Stuart L. Pardau (stuart.pardau@csun.edu) is a tenured professor at the David Nazarian College of Business and Economics at California State University, Northridge, USA. He also practices law and consults with clients in the areas of privacy and data security, intellectual property licensing, and compliance issues.
Experience informs us that it is not uncommon for different areas of law to conflict and sometimes produce unintended results. The intersection of privacy law and corporate compliance produces some disturbing examples in this regard.
As Exhibit A, take the Federal Trade Commission’s 1999 ruling that the Fair Credit Reporting Act (FCRA) required employers to obtain an alleged sexual harasser’s consent before having the employer’s outside law firm investigate the allegations, or Article 10 of the General Data Protection Regulation (GDPR), which limits the “[p]rocessing of personal data relating to criminal convictions” without carving out exceptions for internal investigations, anticorruption due diligence, export control vetting, or background checks on potential employees.[1]
Similarly, the GDPR’s right to be forgotten, right to object to processing, and right to restrict processing can hamstring internal investigations and due diligence related to hiring. In these and other cases, well-meaning privacy advocates and well-intentioned drafters of statutes fail to unambiguously allow processing of personal data for legitimate compliance and ethics purposes.
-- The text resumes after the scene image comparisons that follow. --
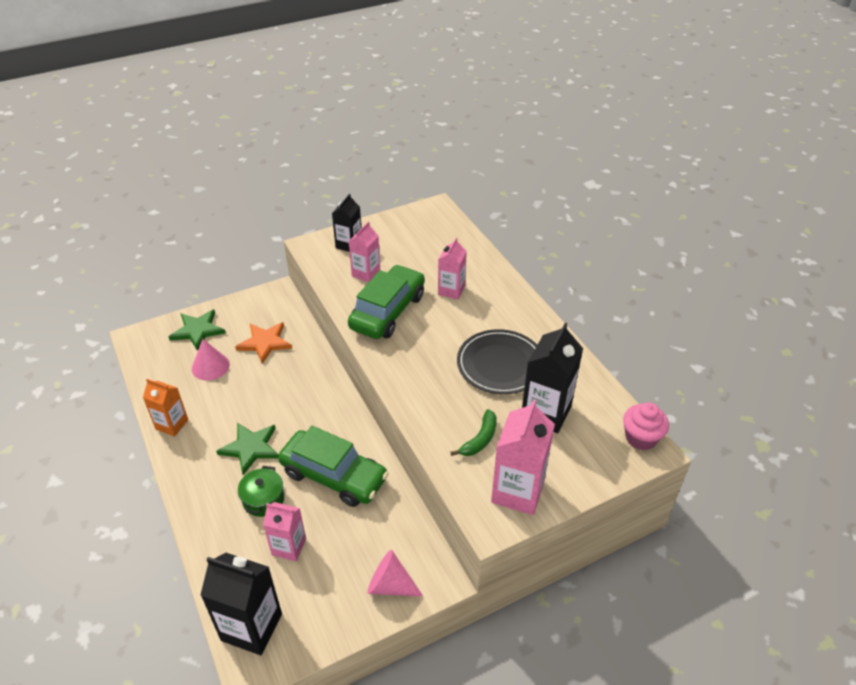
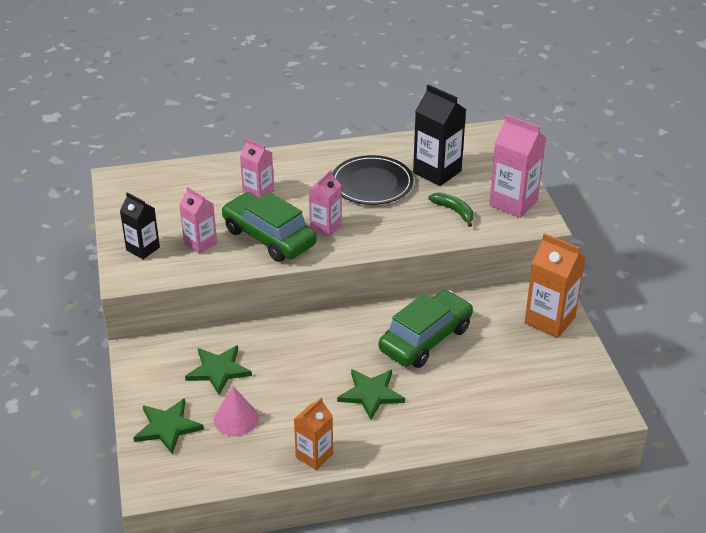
camera: 75 degrees left, 5 degrees down
(251, 627) = (574, 409): black carton -> none
(263, 499) = (439, 390): green pot -> none
(265, 343) = (218, 370): orange star -> green star
(289, 547) = (497, 377): pink carton -> pink carton (325, 227)
(390, 585) = (549, 320): pink cone -> orange carton
(641, 438) = (478, 134): pink cupcake -> none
The CCPA’s problematic definitions
The California Consumer Privacy Act[2] (CCPA) is yet another example of a law that fails to properly countenance compliance issues. Effective January 1, 2020, CCPA provided California “consumers” (defined as residents of California) with a bundle of new privacy rights, including the right to opt out of the sale of personal information, the right to request deletion of personal information, the right to access personal information, and the right to know what personal information a business has collected and how it is sharing and using that personal information.
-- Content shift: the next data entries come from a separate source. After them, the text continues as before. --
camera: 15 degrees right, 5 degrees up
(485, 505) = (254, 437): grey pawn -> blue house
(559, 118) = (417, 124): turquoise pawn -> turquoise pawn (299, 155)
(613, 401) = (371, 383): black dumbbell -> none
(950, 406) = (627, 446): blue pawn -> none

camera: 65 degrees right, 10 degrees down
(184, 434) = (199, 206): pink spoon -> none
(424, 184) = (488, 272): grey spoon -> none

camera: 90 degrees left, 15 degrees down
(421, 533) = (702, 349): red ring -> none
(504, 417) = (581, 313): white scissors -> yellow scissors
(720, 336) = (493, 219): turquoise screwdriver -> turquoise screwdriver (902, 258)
Because the definition of consumers does not exclude employees, CCPA applies to all employees who are residents of California, and all references to consumers under the law can be read as references to California employees as well. While CCPA has partially delayed applicability to human resources/personnel information until January 1, 2021 (there is only a limited notice requirement in 2020), all of the above rights will apply to employees after that date. After January 1, 2021, will a California employee have the right to request that his or her employer delete personal information related to potential wrongdoing? If an internal investigation is ongoing, does the employee have a right to know any information the business is collecting from other sources in connection with that investigation?